Pour la période post-hospitalisation, la Caisse d’Allocations Familiales de Seine et Marne a créé, un accompagnement des familles endeuillées, qui répond aux problématiques du deuil périnatal, tant d’un point de vue humain qu’au niveau purement administratif. Les témoignages que ses agents reçoivent de la part des familles concernées démontrent le bien-fondé de cette action. Initiée par la maternité des Bluets, généralisée par les PMI parisiennes, la visite post-natale à domicile par une sage-femme, après un deuil périnatal, se caractérise par une prise en charge pratique (petites prescriptions post-accouchement, aide administrative), corporelle et un soutien psychologique.

De son côté, la Ville de Paris, à travers ses Services Funéraires, répond au désir de ritualité qui se manifeste très souvent après la mort ; une ritualité bien spécifique dans le cas du deuil périnatal, avec une cérémonie des Tout Petits, a notamment été mise en place une fois par trimestre.
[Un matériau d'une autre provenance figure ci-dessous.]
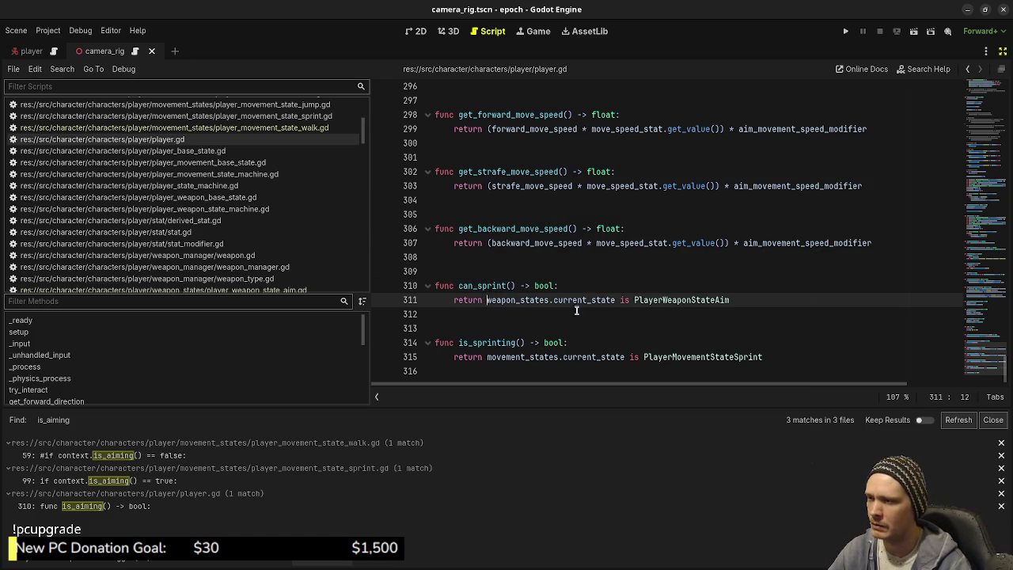
pyautogui.click(752, 300)
pyautogui.write('== false ')
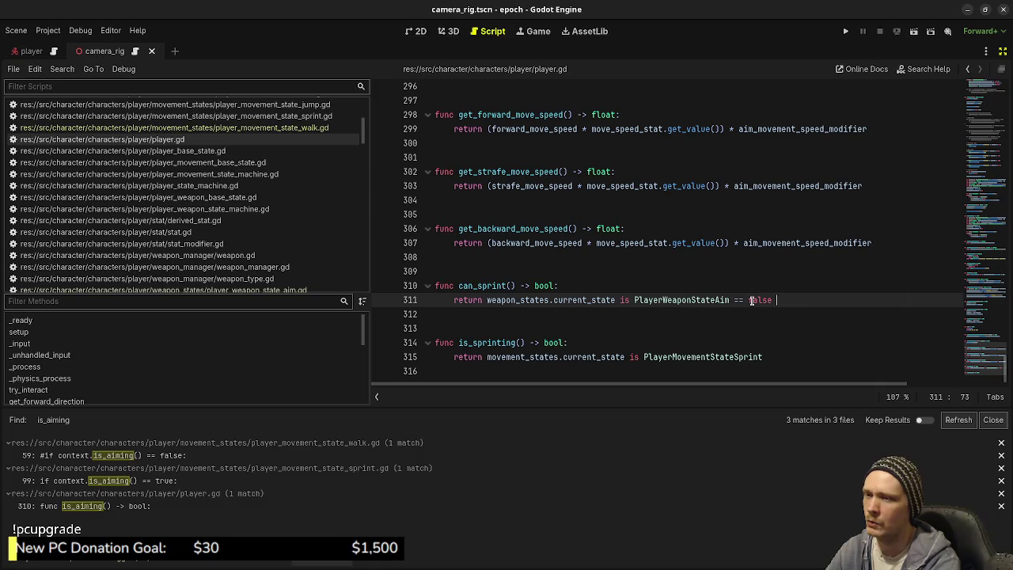
pyautogui.write('|| weapon_s')
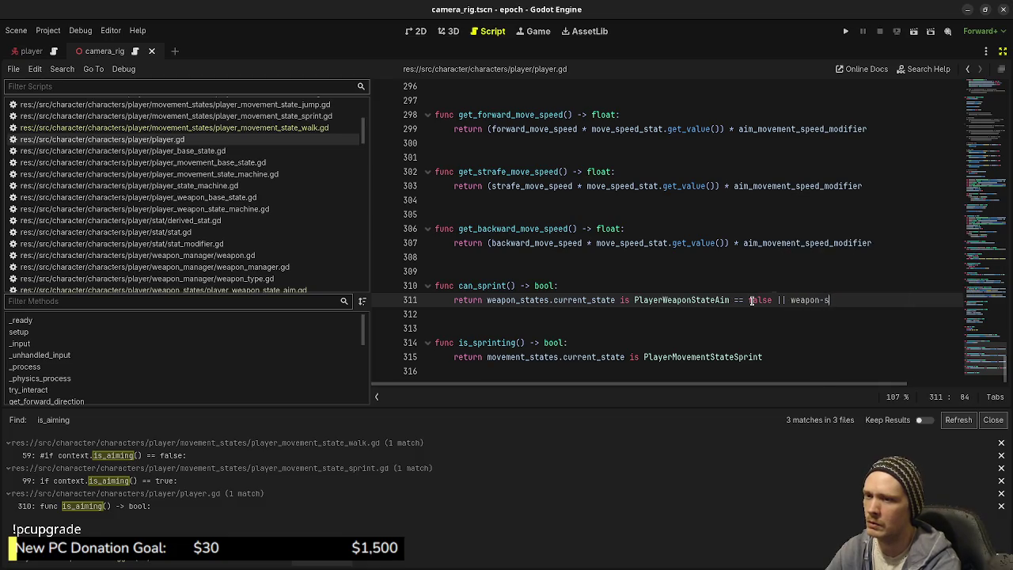
pyautogui.write('tates.curren')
Et depuis deux ans, avec le soutien de la Fondation des Services Funéraires de la Ville de Paris, le collectif d’associations « Une fleur, une vie » propose, au cours d’une journée de sensibilisation au deuil périnatal, une cérémonie commémorative à laquelle sont conviés tous les parents touchés par la perte d’un tout petit.

Enfin, l’association AGAPA, organisatrice du colloque, propose divers lieux en France, dédiés à l’accueil inconditionnel et bienveillant de toute personne ayant besoin d’aide et de soutien après la mort d’un enfant autour de la naissance, ou à la suite d’une grossesse n’ayant pu être menée à terme. Des écoutes téléphoniques, des accompagnements individuels et des groupes de parole et d’entraide sont ainsi proposés. Les écoutantes, supervisées par un psychologue ou un psychiatre, reçoivent une formation initiale et continue approfondie, centrée sur l'écoute bienveillante et les spécificités de ce deuil.